**EXCERPT PROVIDED:**
Verify that this kinetic energy operator is Hermitian

[sa1988]

Homework Statement

Not actually a homework question but is an exercise in my lecture notes.

Homework Equations

I'm following this which demonstrates that the momentum operator is Hermitian:

The Attempt at a Solution

$$KE_{mn} = (\frac{-\hbar^2}{2m}) \int\Psi_{m}^{*} \Psi_{n}^{''} dx $$
$$ by parts: \int uv' = uv - \int vu' $$
$$ KE_{mn} = (\frac{-\hbar^2}{2m}) \Big( \Psi_{m}^* \Psi_{n}^{'} - \int \Psi_{n}^{'} \Psi_{m}^{'*} dx \Big) $$
$$ KE_{mn} = (\frac{-\hbar^2}{2m}) \Big( \Psi_{m}^* \Psi_{n}^{'} - (\Psi_{n}^{'} \Psi_{m}^{*} - \int \Psi_{m}^{*}\Psi_{n}^{''} dx) \Big) $$
$$ KE_{mn} = (\frac{-\hbar^2}{2m}) \int \Psi_{m}^{*}\Psi_{n}^{''} dx $$
$$KE_{mn} = KE_{mn}$$



Can anyone see the gaping error in my working?

Thanks

 

[DrClaude]

$$ KE_{mn} = (\frac{-\hbar^2}{2m}) \Big( \Psi_{m}^* \Psi_{n}^{'} - \int \Psi_{n}^{'} \Psi_{m}^{'*} dx \Big) $$
$$ KE_{mn} = (\frac{-\hbar^2}{2m}) \Big( \Psi_{m}^* \Psi_{n}^{'} - (\Psi_{n}^{'} \Psi_{m}^{*} - \int \Psi_{m}^{*}\Psi_{n}^{''} dx) \Big) $$

The second time you are doing the integration by parts, you are making the wrong choice for $u$ and $v'$.

Also, don't forget that this is a definite integral.

Items in a dataset listing:

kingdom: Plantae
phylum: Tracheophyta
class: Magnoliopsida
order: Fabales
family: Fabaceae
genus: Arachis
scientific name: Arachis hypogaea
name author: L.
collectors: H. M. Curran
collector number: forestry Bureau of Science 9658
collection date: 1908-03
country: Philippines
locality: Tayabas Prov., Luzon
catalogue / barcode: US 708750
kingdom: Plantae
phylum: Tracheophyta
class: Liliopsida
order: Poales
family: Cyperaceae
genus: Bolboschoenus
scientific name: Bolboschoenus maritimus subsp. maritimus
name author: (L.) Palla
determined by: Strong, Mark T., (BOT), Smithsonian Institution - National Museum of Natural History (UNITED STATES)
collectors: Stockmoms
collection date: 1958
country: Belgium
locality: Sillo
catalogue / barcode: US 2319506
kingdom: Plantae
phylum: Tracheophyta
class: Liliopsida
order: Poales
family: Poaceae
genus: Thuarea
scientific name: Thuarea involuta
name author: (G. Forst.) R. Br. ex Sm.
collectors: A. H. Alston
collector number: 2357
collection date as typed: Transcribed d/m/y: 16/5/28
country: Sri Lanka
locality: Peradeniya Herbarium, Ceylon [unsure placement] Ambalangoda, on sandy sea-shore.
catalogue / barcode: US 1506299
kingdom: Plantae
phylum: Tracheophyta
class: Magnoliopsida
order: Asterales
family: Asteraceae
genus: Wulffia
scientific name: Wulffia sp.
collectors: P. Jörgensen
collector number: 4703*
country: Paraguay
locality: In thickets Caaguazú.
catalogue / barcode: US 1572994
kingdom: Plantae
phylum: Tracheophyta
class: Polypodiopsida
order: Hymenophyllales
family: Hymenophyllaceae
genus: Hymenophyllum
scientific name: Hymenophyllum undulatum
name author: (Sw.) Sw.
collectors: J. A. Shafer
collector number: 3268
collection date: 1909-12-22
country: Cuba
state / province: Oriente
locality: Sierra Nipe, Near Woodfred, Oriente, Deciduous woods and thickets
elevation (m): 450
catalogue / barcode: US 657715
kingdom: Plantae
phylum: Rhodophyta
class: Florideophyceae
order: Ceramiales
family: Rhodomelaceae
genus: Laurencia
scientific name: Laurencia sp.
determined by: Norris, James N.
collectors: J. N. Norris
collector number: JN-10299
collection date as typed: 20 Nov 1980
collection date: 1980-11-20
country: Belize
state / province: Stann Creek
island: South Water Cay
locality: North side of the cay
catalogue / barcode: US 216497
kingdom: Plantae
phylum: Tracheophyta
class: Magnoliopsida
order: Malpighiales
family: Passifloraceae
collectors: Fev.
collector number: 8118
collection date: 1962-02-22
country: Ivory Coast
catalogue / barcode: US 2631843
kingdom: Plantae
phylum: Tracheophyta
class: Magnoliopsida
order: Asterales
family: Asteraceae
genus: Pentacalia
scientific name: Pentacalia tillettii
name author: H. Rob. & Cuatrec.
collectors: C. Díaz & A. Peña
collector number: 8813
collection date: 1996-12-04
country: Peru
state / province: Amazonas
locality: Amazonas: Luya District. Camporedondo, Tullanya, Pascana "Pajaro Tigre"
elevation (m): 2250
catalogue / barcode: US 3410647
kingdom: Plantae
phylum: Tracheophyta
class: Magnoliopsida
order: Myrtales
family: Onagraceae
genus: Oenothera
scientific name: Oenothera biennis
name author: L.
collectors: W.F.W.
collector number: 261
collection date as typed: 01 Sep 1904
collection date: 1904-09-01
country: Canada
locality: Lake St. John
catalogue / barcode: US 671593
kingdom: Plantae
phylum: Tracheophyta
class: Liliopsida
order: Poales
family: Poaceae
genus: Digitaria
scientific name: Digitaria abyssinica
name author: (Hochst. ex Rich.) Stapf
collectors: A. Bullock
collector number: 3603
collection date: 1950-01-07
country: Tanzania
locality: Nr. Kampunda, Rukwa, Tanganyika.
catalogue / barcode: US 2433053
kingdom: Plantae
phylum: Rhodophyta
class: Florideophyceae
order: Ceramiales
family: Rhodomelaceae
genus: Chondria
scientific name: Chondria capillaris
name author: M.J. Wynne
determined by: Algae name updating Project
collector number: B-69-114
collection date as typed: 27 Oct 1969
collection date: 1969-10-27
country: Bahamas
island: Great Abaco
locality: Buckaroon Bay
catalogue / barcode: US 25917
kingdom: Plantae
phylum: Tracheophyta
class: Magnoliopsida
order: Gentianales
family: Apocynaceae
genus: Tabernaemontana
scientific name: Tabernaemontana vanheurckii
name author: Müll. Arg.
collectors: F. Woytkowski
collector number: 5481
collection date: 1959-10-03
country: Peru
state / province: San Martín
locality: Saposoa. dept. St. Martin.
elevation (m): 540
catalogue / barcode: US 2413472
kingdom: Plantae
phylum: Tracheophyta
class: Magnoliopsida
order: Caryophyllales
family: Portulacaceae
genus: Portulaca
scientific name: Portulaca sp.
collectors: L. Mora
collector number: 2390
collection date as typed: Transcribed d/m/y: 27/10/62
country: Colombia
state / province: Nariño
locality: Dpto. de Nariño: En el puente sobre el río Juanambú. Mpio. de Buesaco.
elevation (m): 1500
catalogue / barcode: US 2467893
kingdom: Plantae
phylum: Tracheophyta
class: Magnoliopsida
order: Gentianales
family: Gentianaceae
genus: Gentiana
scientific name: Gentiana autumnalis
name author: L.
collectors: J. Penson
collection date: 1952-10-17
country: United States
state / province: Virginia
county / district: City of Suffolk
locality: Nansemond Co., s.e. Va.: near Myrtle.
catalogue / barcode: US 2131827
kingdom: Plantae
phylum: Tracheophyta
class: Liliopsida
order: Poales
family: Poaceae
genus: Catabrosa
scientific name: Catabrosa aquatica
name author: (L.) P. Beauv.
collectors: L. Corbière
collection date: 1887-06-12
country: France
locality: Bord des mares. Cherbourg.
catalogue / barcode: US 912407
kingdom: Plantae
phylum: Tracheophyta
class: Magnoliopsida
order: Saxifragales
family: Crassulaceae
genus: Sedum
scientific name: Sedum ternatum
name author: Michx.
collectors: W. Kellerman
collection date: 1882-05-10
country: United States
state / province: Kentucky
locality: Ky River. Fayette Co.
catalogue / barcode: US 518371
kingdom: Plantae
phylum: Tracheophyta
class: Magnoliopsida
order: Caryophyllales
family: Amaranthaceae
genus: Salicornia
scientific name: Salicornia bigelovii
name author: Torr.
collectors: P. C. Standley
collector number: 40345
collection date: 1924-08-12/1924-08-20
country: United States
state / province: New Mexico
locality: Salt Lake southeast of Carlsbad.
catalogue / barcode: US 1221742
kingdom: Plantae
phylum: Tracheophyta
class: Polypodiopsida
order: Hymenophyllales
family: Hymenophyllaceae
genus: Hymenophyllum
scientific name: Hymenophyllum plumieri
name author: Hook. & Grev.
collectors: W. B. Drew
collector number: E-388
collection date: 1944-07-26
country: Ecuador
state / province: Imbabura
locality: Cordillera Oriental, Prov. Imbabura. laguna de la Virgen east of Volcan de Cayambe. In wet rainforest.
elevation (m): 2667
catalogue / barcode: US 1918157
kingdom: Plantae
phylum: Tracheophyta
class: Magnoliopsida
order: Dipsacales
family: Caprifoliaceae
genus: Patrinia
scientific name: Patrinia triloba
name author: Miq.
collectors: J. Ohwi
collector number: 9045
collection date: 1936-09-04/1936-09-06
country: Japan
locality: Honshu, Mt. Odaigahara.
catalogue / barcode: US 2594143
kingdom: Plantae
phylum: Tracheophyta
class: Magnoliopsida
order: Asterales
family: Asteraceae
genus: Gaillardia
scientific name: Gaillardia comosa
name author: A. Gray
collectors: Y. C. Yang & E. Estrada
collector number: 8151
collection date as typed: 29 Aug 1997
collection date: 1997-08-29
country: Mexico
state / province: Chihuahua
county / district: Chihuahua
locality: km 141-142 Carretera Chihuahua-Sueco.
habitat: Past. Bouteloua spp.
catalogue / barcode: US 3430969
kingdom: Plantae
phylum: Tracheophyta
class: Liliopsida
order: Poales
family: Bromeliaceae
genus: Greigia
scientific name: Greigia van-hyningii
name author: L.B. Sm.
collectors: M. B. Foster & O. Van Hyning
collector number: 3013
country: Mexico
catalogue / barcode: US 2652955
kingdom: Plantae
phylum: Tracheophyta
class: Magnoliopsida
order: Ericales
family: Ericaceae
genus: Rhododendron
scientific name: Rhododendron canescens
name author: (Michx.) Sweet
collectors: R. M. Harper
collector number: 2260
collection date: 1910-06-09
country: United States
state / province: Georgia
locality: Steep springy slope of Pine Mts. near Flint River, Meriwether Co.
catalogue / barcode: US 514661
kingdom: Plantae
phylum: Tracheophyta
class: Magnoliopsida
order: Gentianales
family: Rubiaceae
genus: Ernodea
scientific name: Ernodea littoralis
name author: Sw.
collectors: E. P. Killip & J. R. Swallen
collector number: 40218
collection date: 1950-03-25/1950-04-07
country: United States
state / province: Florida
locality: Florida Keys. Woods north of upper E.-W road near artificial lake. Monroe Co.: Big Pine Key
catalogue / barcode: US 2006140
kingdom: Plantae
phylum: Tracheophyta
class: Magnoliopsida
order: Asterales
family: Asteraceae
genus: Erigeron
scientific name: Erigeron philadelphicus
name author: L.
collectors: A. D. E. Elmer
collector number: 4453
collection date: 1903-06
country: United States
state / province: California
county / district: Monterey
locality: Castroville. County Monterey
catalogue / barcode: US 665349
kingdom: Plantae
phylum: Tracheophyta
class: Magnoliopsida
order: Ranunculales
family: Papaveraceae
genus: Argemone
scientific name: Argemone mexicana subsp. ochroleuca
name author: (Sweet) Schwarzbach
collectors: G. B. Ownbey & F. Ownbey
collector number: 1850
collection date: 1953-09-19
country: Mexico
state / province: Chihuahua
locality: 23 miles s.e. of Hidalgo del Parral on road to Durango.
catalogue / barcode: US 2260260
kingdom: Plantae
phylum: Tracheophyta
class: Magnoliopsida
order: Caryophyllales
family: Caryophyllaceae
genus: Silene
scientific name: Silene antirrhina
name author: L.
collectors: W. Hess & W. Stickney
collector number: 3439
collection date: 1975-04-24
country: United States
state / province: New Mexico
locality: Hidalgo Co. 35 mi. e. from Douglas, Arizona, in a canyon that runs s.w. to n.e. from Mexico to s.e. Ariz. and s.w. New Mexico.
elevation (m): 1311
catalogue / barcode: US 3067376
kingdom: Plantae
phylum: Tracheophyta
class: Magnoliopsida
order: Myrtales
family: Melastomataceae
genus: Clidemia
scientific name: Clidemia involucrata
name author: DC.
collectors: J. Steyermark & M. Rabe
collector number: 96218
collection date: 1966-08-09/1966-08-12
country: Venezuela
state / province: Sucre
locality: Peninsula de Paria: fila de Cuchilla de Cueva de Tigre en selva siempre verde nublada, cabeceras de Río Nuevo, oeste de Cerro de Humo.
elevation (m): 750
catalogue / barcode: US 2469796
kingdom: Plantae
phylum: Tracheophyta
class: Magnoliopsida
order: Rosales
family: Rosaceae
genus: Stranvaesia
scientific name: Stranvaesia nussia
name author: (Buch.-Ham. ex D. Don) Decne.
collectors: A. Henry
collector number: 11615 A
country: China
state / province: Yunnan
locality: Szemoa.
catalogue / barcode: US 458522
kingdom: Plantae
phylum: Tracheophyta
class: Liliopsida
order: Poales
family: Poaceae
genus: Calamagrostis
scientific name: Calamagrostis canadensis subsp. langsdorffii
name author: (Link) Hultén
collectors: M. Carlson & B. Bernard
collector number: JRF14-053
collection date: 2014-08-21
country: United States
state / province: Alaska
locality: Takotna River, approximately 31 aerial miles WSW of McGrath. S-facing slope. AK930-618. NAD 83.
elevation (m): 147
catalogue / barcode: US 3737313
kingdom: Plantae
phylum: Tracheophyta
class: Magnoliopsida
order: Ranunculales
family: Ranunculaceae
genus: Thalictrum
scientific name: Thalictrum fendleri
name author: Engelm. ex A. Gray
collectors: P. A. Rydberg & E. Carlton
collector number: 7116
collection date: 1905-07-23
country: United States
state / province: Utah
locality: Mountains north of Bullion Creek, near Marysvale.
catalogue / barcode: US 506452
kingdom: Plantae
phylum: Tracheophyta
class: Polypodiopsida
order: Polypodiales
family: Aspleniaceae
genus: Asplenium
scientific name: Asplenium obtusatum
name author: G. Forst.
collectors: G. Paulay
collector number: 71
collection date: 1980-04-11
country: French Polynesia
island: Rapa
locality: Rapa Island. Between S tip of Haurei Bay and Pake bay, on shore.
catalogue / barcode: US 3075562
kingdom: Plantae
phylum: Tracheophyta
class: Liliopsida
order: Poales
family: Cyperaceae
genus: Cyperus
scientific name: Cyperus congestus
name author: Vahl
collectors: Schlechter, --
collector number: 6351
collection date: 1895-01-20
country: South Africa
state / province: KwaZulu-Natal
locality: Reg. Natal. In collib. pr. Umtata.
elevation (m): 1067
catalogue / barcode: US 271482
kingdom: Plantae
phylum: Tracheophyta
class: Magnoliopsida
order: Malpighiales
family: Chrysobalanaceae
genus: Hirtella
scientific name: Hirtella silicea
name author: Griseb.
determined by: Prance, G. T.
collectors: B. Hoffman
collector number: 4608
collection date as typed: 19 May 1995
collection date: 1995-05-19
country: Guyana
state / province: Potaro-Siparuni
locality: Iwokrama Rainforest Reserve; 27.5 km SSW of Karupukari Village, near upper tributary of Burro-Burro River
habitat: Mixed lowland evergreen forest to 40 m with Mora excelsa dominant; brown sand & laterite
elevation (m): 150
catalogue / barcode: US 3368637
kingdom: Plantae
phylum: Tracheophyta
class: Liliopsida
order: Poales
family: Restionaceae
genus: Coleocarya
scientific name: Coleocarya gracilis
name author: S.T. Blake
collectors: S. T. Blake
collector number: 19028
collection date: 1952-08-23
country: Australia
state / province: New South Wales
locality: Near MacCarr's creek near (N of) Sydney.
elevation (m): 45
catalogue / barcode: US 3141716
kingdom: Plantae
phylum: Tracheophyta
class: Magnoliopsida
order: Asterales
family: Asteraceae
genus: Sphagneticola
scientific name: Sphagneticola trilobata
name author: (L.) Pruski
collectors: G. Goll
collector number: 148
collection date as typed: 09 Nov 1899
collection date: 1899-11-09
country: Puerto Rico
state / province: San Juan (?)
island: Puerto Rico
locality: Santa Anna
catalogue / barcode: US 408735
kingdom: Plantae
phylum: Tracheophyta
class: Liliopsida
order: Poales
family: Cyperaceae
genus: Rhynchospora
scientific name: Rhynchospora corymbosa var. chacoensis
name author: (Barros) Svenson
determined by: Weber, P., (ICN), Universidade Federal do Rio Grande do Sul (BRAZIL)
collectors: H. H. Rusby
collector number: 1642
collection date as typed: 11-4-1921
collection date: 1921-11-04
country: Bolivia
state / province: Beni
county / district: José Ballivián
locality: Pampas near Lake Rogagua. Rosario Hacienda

**WHAT YOU WILL DO:**
[1] Convert the stretch of the listing from the line containing "name author: Griseb." through the line containing "locality: Iwokrama Rainforest" into a Markdown table with columns "No." and "Line". Give each line its own row and leave out any blank lines.
[2] Carry on the forum thread about checking that the kinetic energy operator is Hermitian, starting after its last sentence.
The listing has no connection to the forum thread.

**ANSWER SET:**
[1]
| No. | Line |
|---|---|
| 1 | name author: Griseb. |
| 2 | determined by: Prance, G. T. |
| 3 | collectors: B. Hoffman |
| 4 | collector number: 4608 |
| 5 | collection date as typed: 19 May 1995 |
| 6 | collection date: 1995-05-19 |
| 7 | country: Guyana |
| 8 | state / province: Potaro-Siparuni |
| 9 | locality: Iwokrama Rainforest Reserve; 27.5 km SSW of Karupukari Village, near upper tributary of Burro-Burro River |

[2]
 

[sa1988]

The second time you are doing the integration by parts, you are making the wrong choice for $u$ and $v'$.

Also, don't forget that this is a definite integral.

Thanks for this. Relieving to see it was a fairly simple arithmetic error, but worrying that my eyes continually didn't pick up on it...

Pretty late in the evening now and I don't have any pen or paper handy for going over it all, but I'll check it out tomorrow.

Cheers :)

 

[Louis419]

Hi, may I have the full set solution of this question? Thank you

 

[PeroK]

Hi, may I have the full set solution of this question? Thank you

Okay, but maybe you are two years too late!

Personally, I would have used the Hermitian property of $p$ to show the Hermitian property of $p^2$ directly.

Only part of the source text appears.